The Lovers of Amherst

'I found a way to tell the story in a way that sheds light on attitudes to love today, as well as celebrating Emily Dickinson's elecrifying poems'

William Nicholson

Published by Quercus in Hardback / Epub (£16.99) on 05-02-2014

August 1881: An attractive young married woman, Mabel Todd, arrives in Amherst, Massachusetts, with her husband David, recently appointed assistant professor at Amherst College. The treasurer of the college is Austin Dickinson, the most respected citizen of the town, a married man with three children. Austin’s sister Emily lives as a recluse in the Homestead, the house next-door to Austin’s family. Over the months that follow the Todds’ arrival, Austin falls passionately in love with Mabel, and she with him.

October 2012: Alice Dickinson, 24 years old, is struggling with her failure to find a boyfriend. At the same time she wants to escape her copy-writing job and make a living as a screenwriter. She takes time off work to research a screenplay on a story that has fascinated her since college days, where a love of Emily Dickinson’s poems was triggered by the coincidence of her own surname.The story is the illicit love affair between Austin Dickinson and Mabel Todd. The novel interweaves the stories of these two love affairs: the unfolding one between Alice and Nick, an older man she meets in Amherst, and the original love affair between Austin and Mabel, observed by Emily.

 

Nicholson’s great strength lies in his ability to make the reader understand and care about his characters; he loves them and we get to love them too. He is particularly concerned with morality and love, subjects that have inspired all great novelists. It is a joy to find a contemporary writer passionately engaged with both.’
Elizabeth Jane Howard

William Nicholson’s plays include Shadowlands and Life Story, both of which won the BAFTA Best Television Drama award of their year. He co-wrote the script for the film Gladiator and he has scripted Les Misérables and Mandela. William Nicholson lives in East Sussex  with his wife and three children. As with his previous novels Motherland and Reckless we again have the opportunity to view William Nicholson’s growing cycle of ambitious novels. It is this continuity and eddying arc that makes William Nicholson’s work so addictive and absorbing. He takes us into a world which goes back and forth through time, dipping into different moments of the people’s lives he has created.

He says…

I’ve been a lover of the poems of Emily Dickinson since my undergraduate days. I never studied them, but in my first reading I experienced a shock of astonished recognition: here was someone writing, I felt, directly to me and about me, though I’m not of her era or gender. I sought out and now own a first edition of her poems from 1890. I have retained a fascination with all things Emily ever since. So when I read a review of a book of letters and diaries from Emily’s circle, back in the 1980s, I bought the book. The account of the passionate and very sexual affair this revealed amazed me. I had in mind perhaps a play on the subject, but never tackled it. Then as my own cycle of novels progressed I began to see parallels, and found a way to tell the story in a way that sheds light on attitudes to love today, as well as celebrating Emily’s electrifying poems…

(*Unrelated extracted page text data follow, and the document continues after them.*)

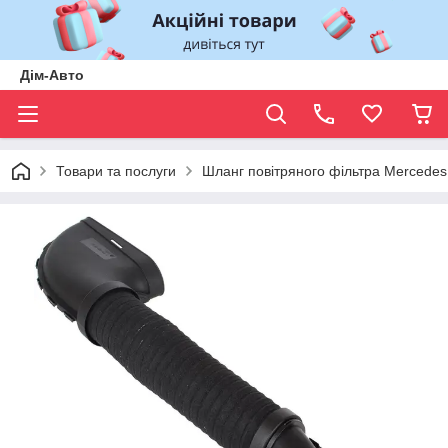
Дім-Авто
Товари та послуги
Шланг повітряного фільтра Mercedes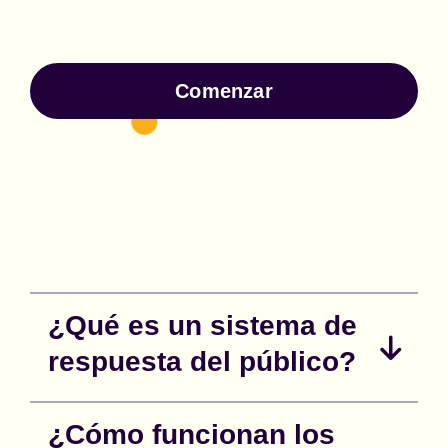
Comenzar
¿Qué es un sistema de
respuesta del público?
¿Cómo funcionan los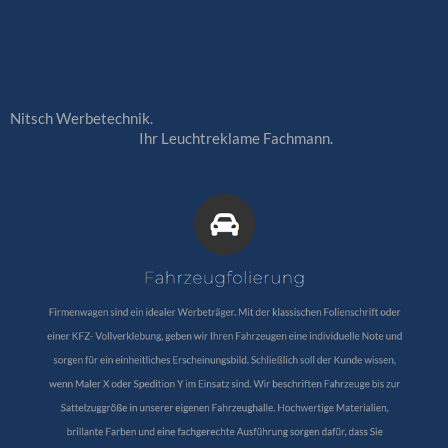
Nitsch Werbetechnik.
Ihr Leuchtreklame Fachmann.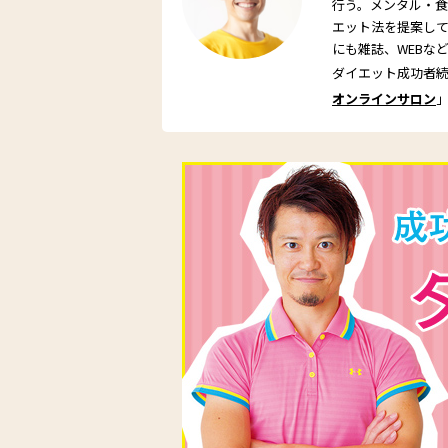
行う。メンタル・
エット法を提案して
にも雑誌、WEBな
ダイエット成功者
オンラインサロン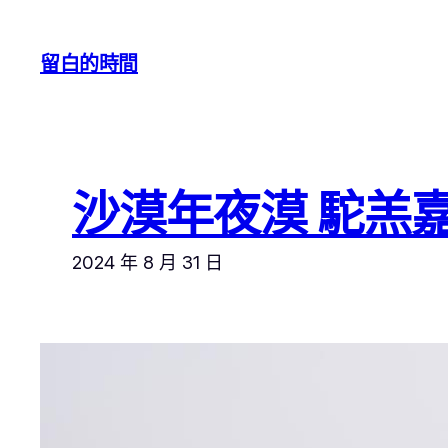
跳
至
留白的時間
主
要
內
容
沙漠年夜漠 駝羔
2024 年 8 月 31 日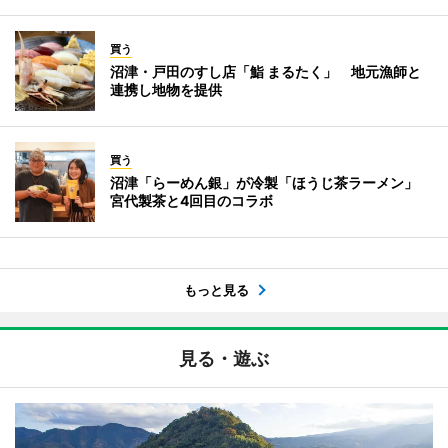
買う
沼津・戸田のすし店「鮨 まるたく」 地元漁師と
連携し地物を提供
買う
沼津「らーめん銀」が冷製「ほうじ茶ラーメン」
宮代製茶と4回目のコラボ
もっと見る
見る・遊ぶ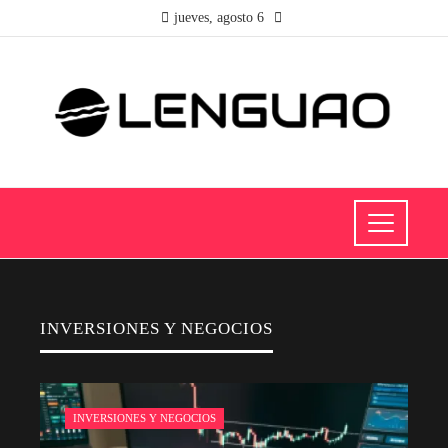
jueves, agosto 6
INVERSIONES Y NEGOCIOS
INVERSIONES Y NEGOCIOS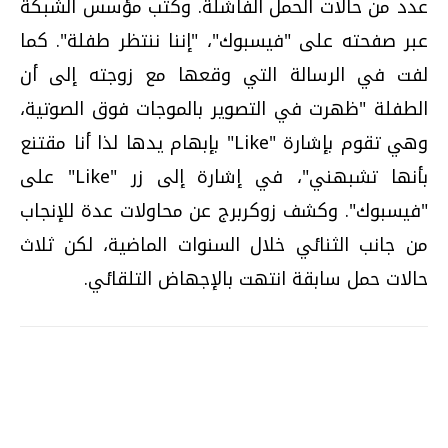
عدد من حالات الحمل الفاشلة. وكتب مؤسس الشبكة
عبر صفحته على "فيسبوك"، "إننا ننتظر طفلة". كما
لفت في الرسالة التي وقعها مع زوجته إلى أن
الطفلة "ظهرت في التصوير بالموجات فوق الصوتية،
وهي تقوم بإشارة "Like" بإبهام يدها لذا أنا مقتنع
بأنها تشبهني"، في إشارة إلى زر "Like" على
"فيسبوك". وكشف زوكربرج عن محاولات عدة للإنجاب
من جانب الثنائي خلال السنوات الماضية، لكن ثلاث
حالات حمل سابقة انتهت بالإجهاض التلقائي.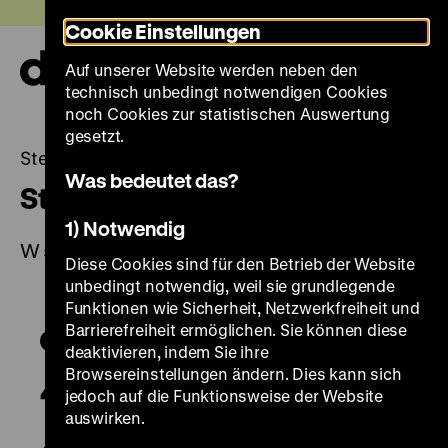
Direkt
Heute +
Cookie Einstellungen
zum
Seiteninhalt
Auf unserer Website werden neben den
springen
Navi
technisch unbedingt notwendigen Cookies
auf-
und
noch Cookies zur statistischen Auswertung
zuk
gesetzt.
Steinschlossbüchse
Was bedeutet das?
Steinschlossbüchse
1) Notwendig
W 54/610
Diese Cookies sind für den Betrieb der Website
unbedingt notwendig, weil sie grundlegende
Funktionen wie Sicherheit, Netzwerkfreiheit und
Barrierefreiheit ermöglichen. Sie können diese
deaktivieren, indem Sie ihre
Browsereinstellungen ändern. Dies kann sich
jedoch auf die Funktionsweise der Website
auswirken.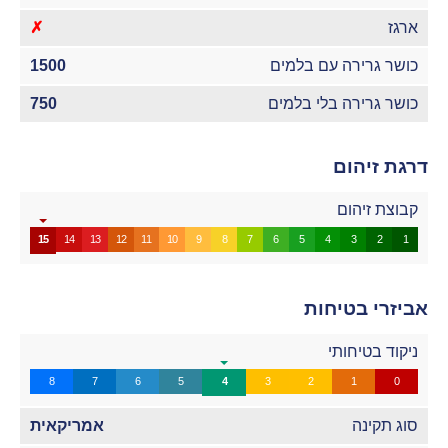
ארגז
✗
כושר גרירה עם בלמים
1500
כושר גרירה בלי בלמים
750
דרגת זיהום
קבוצת זיהום
15
14
13
12
11
10
9
8
7
6
5
4
3
2
1
אביזרי בטיחות
ניקוד בטיחותי
8
7
6
5
4
3
2
1
0
סוג תקינה
אמריקאית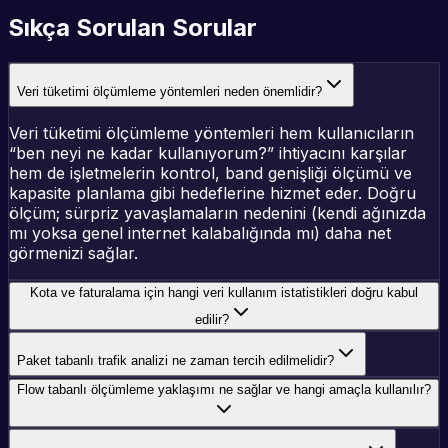
Sıkça Sorulan Sorular
Veri tüketimi ölçümleme yöntemleri neden önemlidir?
Veri tüketimi ölçümleme yöntemleri hem kullanıcıların
“ben neyi ne kadar kullanıyorum?” ihtiyacını karşılar
hem de işletmelerin kontrol, band genişliği ölçümü ve
kapasite planlama gibi hedeflerine hizmet eder. Doğru
ölçüm; sürpriz yavaşlamaların nedenini (kendi ağınızda
mı yoksa genel internet kalabalığında mı) daha net
görmenizi sağlar.
Kota ve faturalama için hangi veri kullanım istatistikleri doğru kabul
edilir?
Paket tabanlı trafik analizi ne zaman tercih edilmelidir?
Flow tabanlı ölçümleme yaklaşımı ne sağlar ve hangi amaçla kullanılır?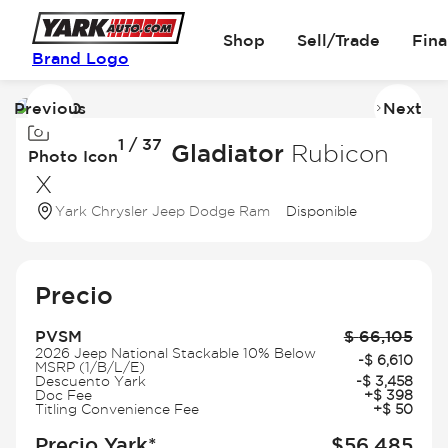
Shop
Sell/Trade
Fin
Brand Logo
Previous
Next
Image
I
1 / 37
1
2
2026 Jeep Gladiator
Rubicon
Photo Icon
of
of
X
37
3
Yark Chrysler Jeep Dodge Ram
Disponible
Precio
PVSM
$
66,105
2026 Jeep National Stackable 10% Below
-
$
6,610
MSRP (1/B/L/E)
Descuento Yark
-
$
3,458
Doc Fee
+
$
398
Titling Convenience Fee
+
$
50
Precio Yark*
$
56,485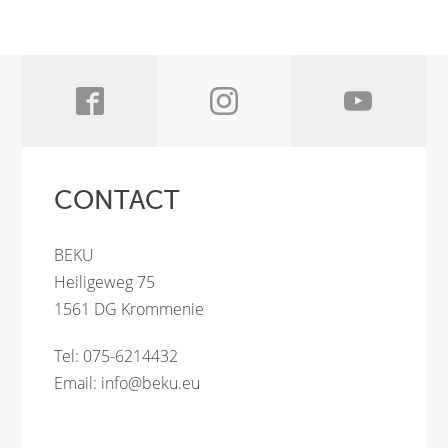
CONTACT
BEKU
Heiligeweg 75
1561 DG Krommenie
Tel: 075-6214432
Email:
info@beku.eu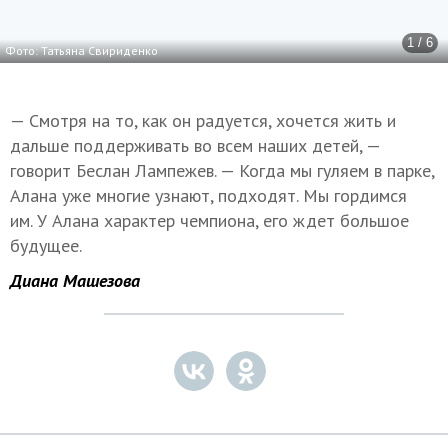
1 / 6
Фото: Татьяна Свириденко
— Смотря на то, как он радуется, хочется жить и
дальше поддерживать во всем наших детей, —
говорит Беслан Лампежев. — Когда мы гуляем в парке,
Алана уже многие узнают, подходят. Мы гордимся
им. У Алана характер чемпиона, его ждет большое
будущее.
Диана Машезова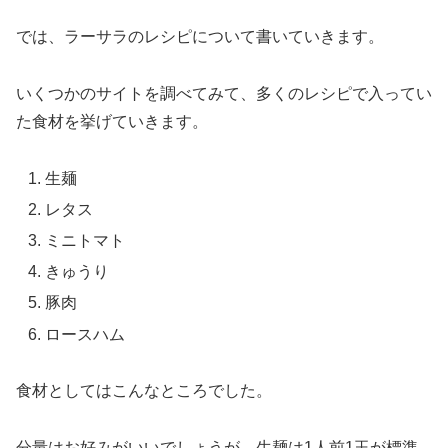
では、ラーサラのレシピについて書いていきます。
いくつかのサイトを調べてみて、多くのレシピで入ってい
た食材を挙げていきます。
生麺
レタス
ミニトマト
きゅうり
豚肉
ロースハム
食材としてはこんなところでした。
分量はお好みがいいでしょうが、生麺は1人前1玉が標準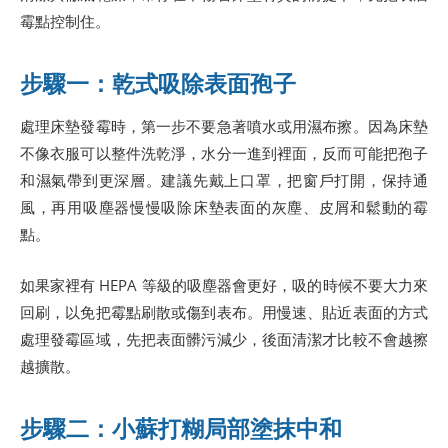
霉點控制住。
步驟一：乾式吸除表面孢子
處理床墊發霉時，第一步不要急著噴水或用濕布擦。因為床墊
不像衣服可以整件洗乾淨，水分一進到裡面，反而可能把孢子
和濕氣帶到更深層。建議先戴上口罩，把窗戶打開，保持通
風，再用吸塵器慢慢吸除床墊表面的灰塵、皮屑和鬆動的霉
點。
如果家裡有 HEPA 等級的吸塵器會更好，吸的時候不要大力來
回刷，以免把霉點刷散或傷到表布。用慢速、貼近表面的方式
處理發霉區域，先把表面髒污減少，後面清潔才比較不會越擦
越擴散。
步驟二：小蘇打糊局部塗抹中和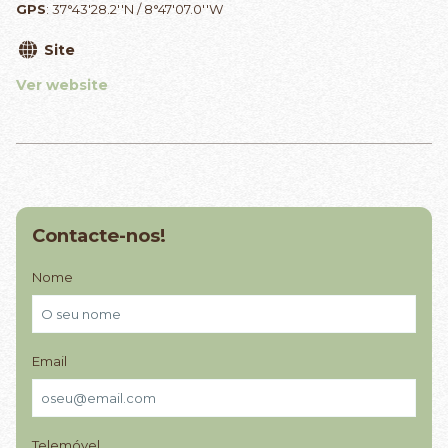
GPS
: 37°43'28.2''N / 8°47'07.0''W
Site
Ver website
Contacte-nos!
Nome
Email
Telemóvel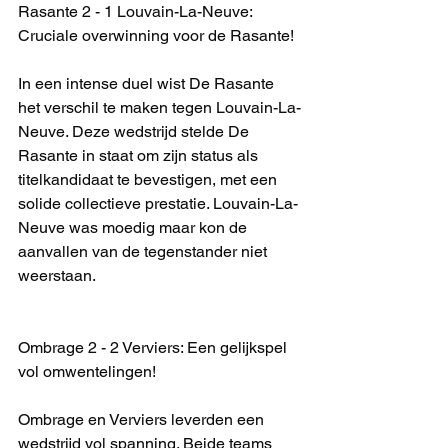
Rasante 2 - 1 Louvain-La-Neuve: 
Cruciale overwinning voor de Rasante!
In een intense duel wist De Rasante 
het verschil te maken tegen Louvain-La-
Neuve. Deze wedstrijd stelde De 
Rasante in staat om zijn status als 
titelkandidaat te bevestigen, met een 
solide collectieve prestatie. Louvain-La-
Neuve was moedig maar kon de 
aanvallen van de tegenstander niet 
weerstaan.
Ombrage 2 - 2 Verviers: Een gelijkspel 
vol omwentelingen!
Ombrage en Verviers leverden een 
wedstrijd vol spanning. Beide teams 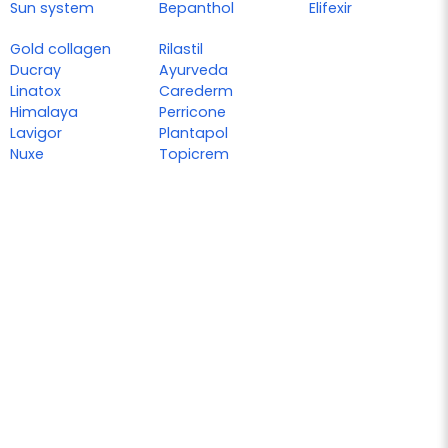
Sun system
Bepanthol
Elifexir
Gold collagen
Rilastil
Ducray
Ayurveda
Linatox
Carederm
Himalaya
Perricone
Lavigor
Plantapol
Nuxe
Topicrem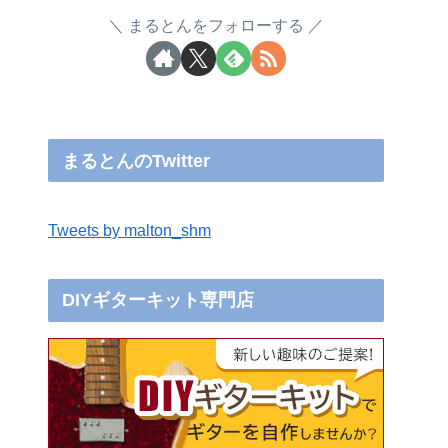
まるとんをフォローする
まるとんのTwitter
Tweets by malton_shm
DIYギターキット専門店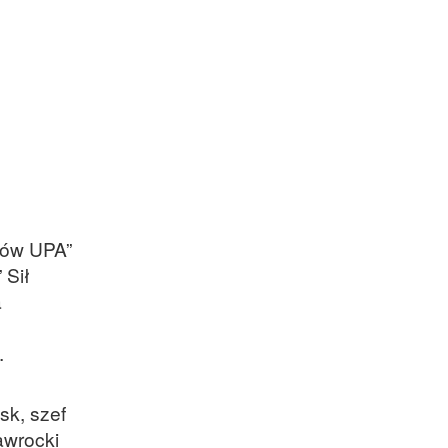
rów UPA”
 Sił
a
.
sk, szef
awrocki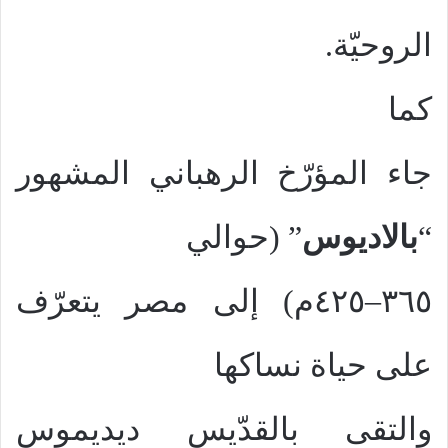
الروحيّة.
كما
جاء المؤرّخ الرهباني المشهور
“
بالاديوس
” (حوالي
٣٦٥–٤٢٥م) إلى مصر يتعرّف
على حياة نساكها
والتقى بالقدّيس ديديموس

My latest novel features two intertwined stories, one contemporary and one historical. The one from the past tracks the true love affair between the poet Emily Dickinson’s brother Austin and his mistress, Mabel Loomis Todd, in the puritan Massachusetts of the 1880s. Both were married to other people. Their affair was intense, very sexual, and of course against every code, both civil and religious. Emily Dickinson herself colluded in their trysts, allowing them to take place in her dining room. The lovers, Austin and Mabel, faced with the knowledge that what they were doing violated their professed principles, solved the problem and salved their consciences by this simple syllogism: our love for each other is true and pure; all that is true and pure comes from God; therefore God has sent us this love. They proceeded to tell each other, ecstatically, that they were divinely blessed, and breaking no laws that mattered. As I wrote the novel I became aware of the many overlaps between erotic passion and religious conviction. Far from being opposed, the two are almost identical. Both require a kind of blind faith and both deliver the sensation of being chosen.